INSTRUCTION:
For the entries that follow, retype exactly the lines from the one containing "vfov_deg: 73.9" to the one containing "vfov_deg: 41.8", inclusive, and only those. Images stay out of the copy.

Images with lens parameters:
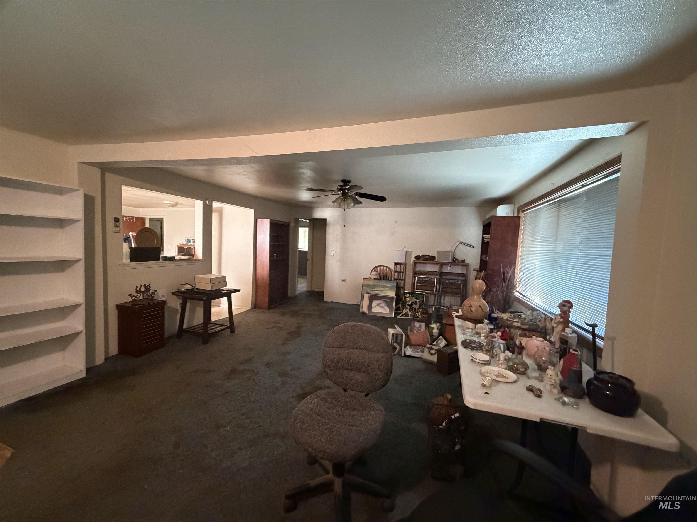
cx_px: 348
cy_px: 261
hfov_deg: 102.1
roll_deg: -2.5
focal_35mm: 14
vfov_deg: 85.7
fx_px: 282
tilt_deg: -4.3
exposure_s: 1/60
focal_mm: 2.22
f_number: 2.2
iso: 1250
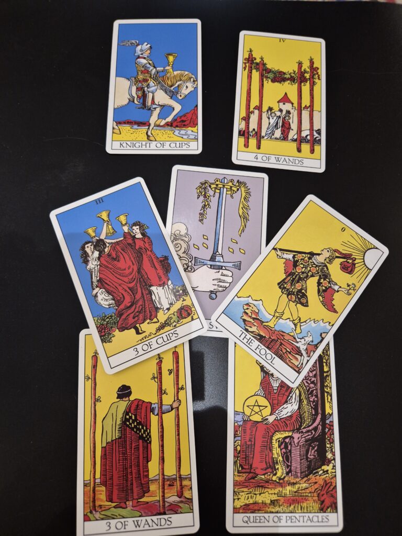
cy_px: 268
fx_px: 356
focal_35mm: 23
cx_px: 201
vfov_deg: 73.9
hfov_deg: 58.9
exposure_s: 1/100
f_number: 1.8
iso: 400
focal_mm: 5.4
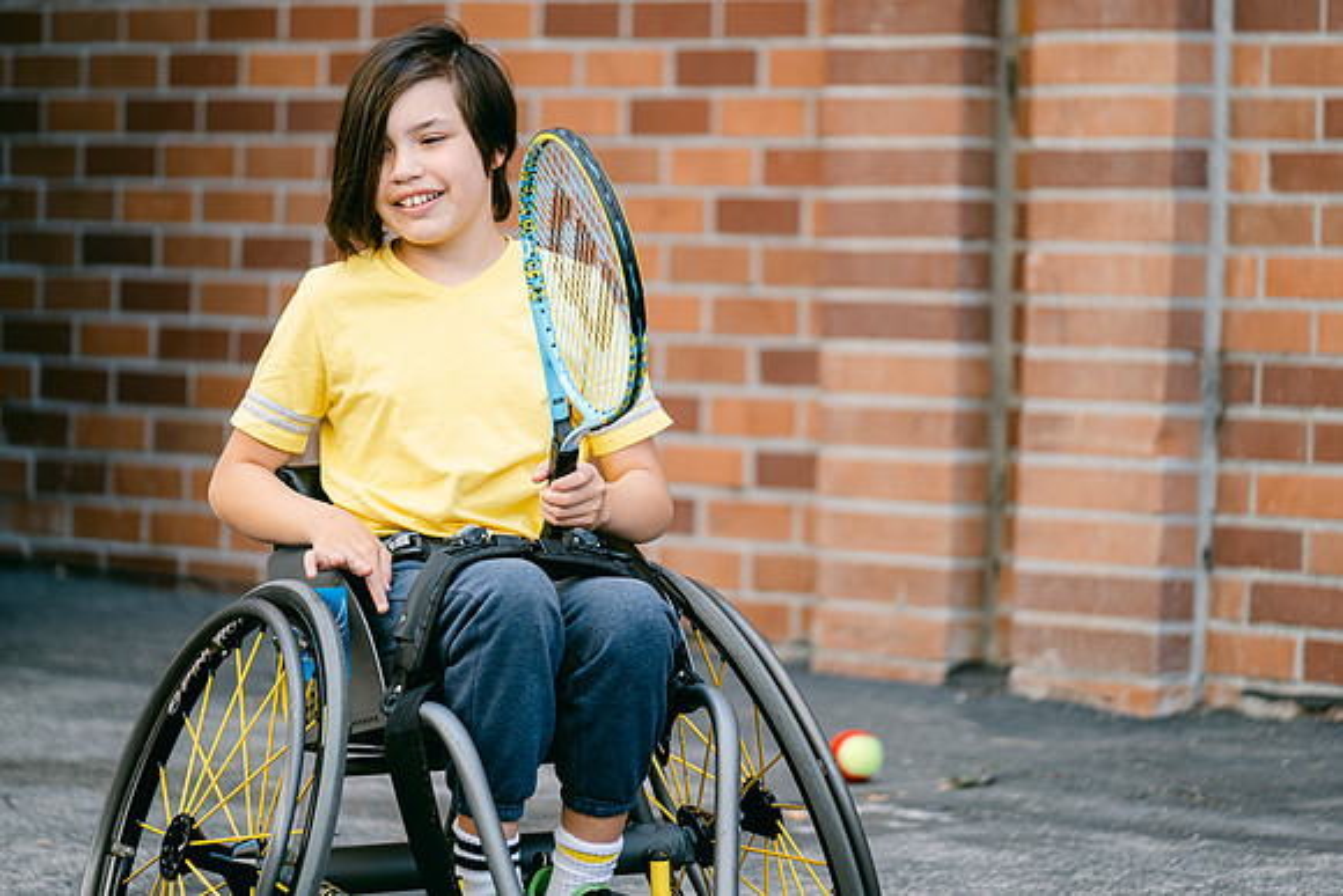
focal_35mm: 207
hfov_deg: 9.9
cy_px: 448
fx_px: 7724
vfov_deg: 6.6
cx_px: 672
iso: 160
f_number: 2.8
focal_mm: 134.4
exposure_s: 1/210
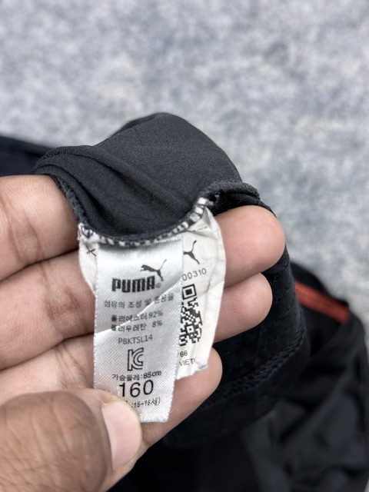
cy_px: 246
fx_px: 682
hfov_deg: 30.3
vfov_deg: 39.7
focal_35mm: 48
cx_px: 184
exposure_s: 1/100
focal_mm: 6.76
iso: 64
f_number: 1.78
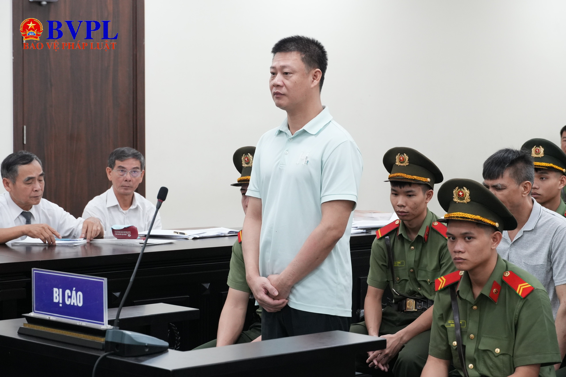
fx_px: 1509
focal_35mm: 96
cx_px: 283
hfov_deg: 21.2
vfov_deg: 14.3
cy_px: 188
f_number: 6.3
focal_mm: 64
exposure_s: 1/100
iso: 1600
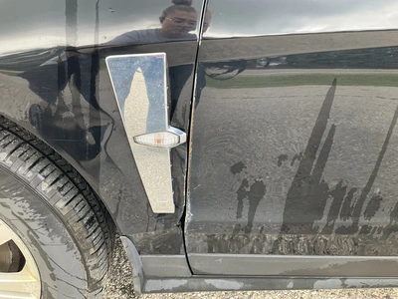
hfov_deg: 61.7
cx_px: 199
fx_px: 333
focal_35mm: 29
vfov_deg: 48.2
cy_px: 150
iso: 40
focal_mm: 3
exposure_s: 1/122
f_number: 1.8
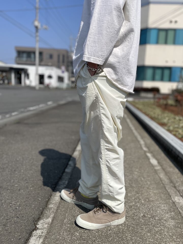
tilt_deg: -7.4
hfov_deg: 53.1
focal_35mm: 26
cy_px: 122
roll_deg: -2.7
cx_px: 92
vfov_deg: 67.3
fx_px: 183
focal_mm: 4.2
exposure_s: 1/10753
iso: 50
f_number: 1.6
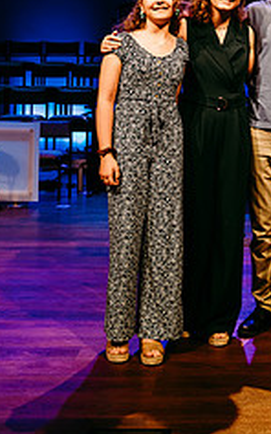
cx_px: 251
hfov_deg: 20.5
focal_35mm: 62
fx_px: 733
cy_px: 40
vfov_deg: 31.4
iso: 1000
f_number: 4
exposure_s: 1/200
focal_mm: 32
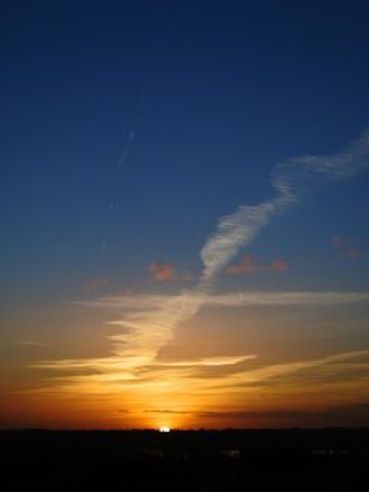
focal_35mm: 71
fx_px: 1010
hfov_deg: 20.7
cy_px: 246
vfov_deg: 27.4
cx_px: 170
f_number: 1.8
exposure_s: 1/5000
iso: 100
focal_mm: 18.5
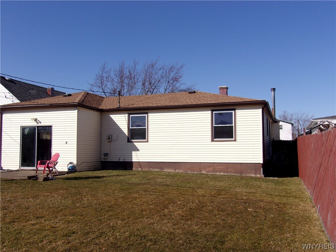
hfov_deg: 54.0
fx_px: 330
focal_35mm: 34
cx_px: 168
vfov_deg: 41.8
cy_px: 126
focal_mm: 6.1
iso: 80
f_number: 11.6
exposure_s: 1/125
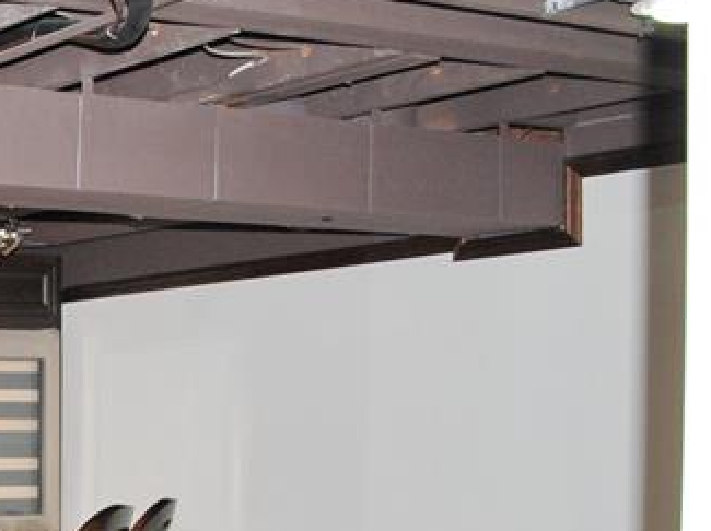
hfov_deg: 20.7
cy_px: 560
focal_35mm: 82
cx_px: -326
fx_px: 1682
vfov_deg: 17.4
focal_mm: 18
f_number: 3.5
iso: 200
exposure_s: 1/60
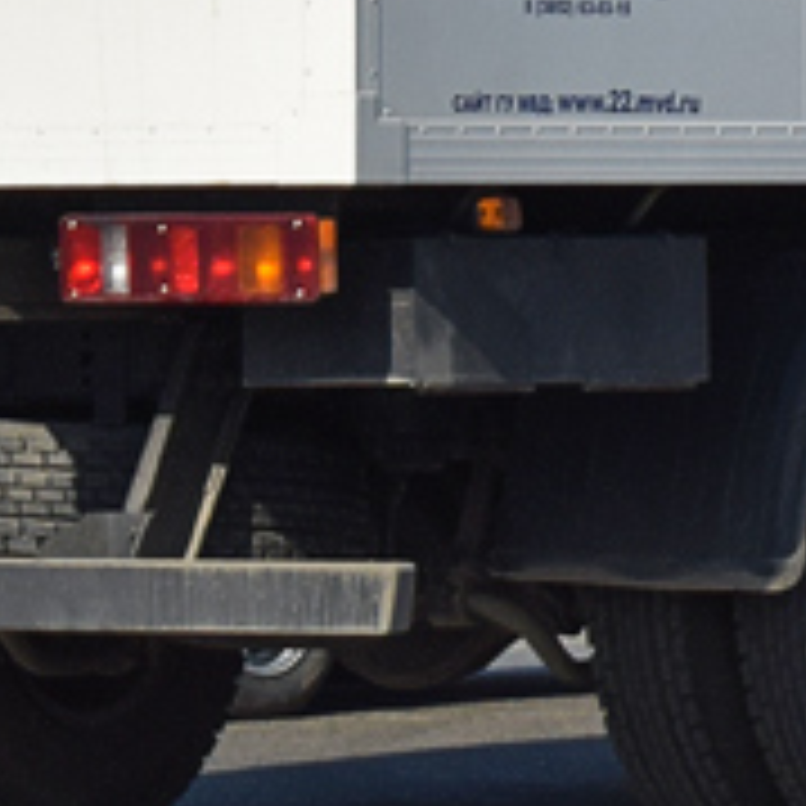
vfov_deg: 3.7
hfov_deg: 3.7
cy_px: -540
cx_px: 801
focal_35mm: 469
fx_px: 12351
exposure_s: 1/1250
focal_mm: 55
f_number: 8
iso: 200
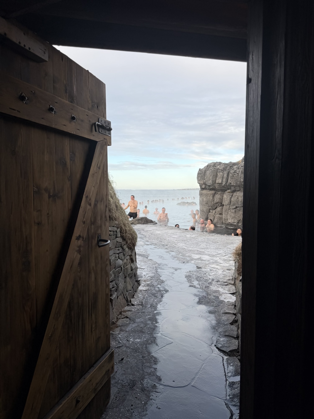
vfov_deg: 71.6
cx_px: 157
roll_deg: -0.6
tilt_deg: -3.8
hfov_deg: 56.8
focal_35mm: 24
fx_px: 290
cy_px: 210
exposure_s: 1/1075
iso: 80
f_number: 1.78
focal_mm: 6.76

PROBLEM SOLUTION:
vfov_deg: 73.9
hfov_deg: 58.9
exposure_s: 1/100
f_number: 1.8
iso: 400
focal_mm: 5.4
focal_35mm: 207
hfov_deg: 9.9
cy_px: 448
fx_px: 7724
vfov_deg: 6.6
cx_px: 672
iso: 160
f_number: 2.8
focal_mm: 134.4
exposure_s: 1/210
cy_px: 246
fx_px: 682
hfov_deg: 30.3
vfov_deg: 39.7
focal_35mm: 48
cx_px: 184
exposure_s: 1/100
focal_mm: 6.76
iso: 64
f_number: 1.78
fx_px: 1509
focal_35mm: 96
cx_px: 283
hfov_deg: 21.2
vfov_deg: 14.3
cy_px: 188
f_number: 6.3
focal_mm: 64
exposure_s: 1/100
iso: 1600
hfov_deg: 61.7
cx_px: 199
fx_px: 333
focal_35mm: 29
vfov_deg: 48.2
cy_px: 150
iso: 40
focal_mm: 3
exposure_s: 1/122
f_number: 1.8
tilt_deg: -7.4
hfov_deg: 53.1
focal_35mm: 26
cy_px: 122
roll_deg: -2.7
cx_px: 92
vfov_deg: 67.3
fx_px: 183
focal_mm: 4.2
exposure_s: 1/10753
iso: 50
f_number: 1.6
cx_px: 251
hfov_deg: 20.5
focal_35mm: 62
fx_px: 733
cy_px: 40
vfov_deg: 31.4
iso: 1000
f_number: 4
exposure_s: 1/200
focal_mm: 32
focal_35mm: 71
fx_px: 1010
hfov_deg: 20.7
cy_px: 246
vfov_deg: 27.4
cx_px: 170
f_number: 1.8
exposure_s: 1/5000
iso: 100
focal_mm: 18.5
hfov_deg: 54.0
fx_px: 330
focal_35mm: 34
cx_px: 168
vfov_deg: 41.8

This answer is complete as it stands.